SHORT PROBLEM →
Output the entries from the start through the line containing "262, 1426, 1005]" as a two-column CSV with the columns instruction and response, one row per entry. Put each value in a single quoted field, with line breaks replaced by spaces.
### DATA EXTRACT ###
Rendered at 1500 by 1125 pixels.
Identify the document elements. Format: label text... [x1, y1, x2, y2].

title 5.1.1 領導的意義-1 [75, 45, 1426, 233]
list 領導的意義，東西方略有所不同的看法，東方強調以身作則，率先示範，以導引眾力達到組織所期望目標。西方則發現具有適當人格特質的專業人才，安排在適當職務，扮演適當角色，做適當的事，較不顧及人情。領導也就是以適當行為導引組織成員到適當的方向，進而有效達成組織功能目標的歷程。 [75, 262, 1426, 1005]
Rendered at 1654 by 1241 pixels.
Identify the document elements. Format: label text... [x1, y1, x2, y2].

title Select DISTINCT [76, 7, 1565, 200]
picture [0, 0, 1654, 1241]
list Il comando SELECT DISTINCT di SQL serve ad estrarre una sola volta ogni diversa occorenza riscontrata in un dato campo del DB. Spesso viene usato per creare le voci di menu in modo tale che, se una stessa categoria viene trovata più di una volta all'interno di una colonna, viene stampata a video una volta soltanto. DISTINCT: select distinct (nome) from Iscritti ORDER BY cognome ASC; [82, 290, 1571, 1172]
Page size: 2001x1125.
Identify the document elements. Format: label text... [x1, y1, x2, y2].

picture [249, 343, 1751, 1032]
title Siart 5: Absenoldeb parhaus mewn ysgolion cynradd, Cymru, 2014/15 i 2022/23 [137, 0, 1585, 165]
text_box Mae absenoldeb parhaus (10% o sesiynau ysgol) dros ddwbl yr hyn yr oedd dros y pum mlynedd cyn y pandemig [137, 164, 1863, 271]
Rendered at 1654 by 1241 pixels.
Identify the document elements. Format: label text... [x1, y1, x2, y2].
###
TASK OUTPUT →
instruction,response
"Rendered at 1500 by 1125 pixels. Identify the document elements. Format: label text... [x1, y1, x2, y2].","title 5.1.1 領導的意義-1 [75, 45, 1426, 233] list 領導的意義，東西方略有所不同的看法，東方強調以身作則，率先示範，以導引眾力達到組織所期望目標。西方則發現具有適當人格特質的專業人才，安排在適當職務，扮演適當角色，做適當的事，較不顧及人情。領導也就是以適當行為導引組織成員到適當的方向，進而有效達成組織功能目標的歷程。 [75, 262, 1426, 1005]"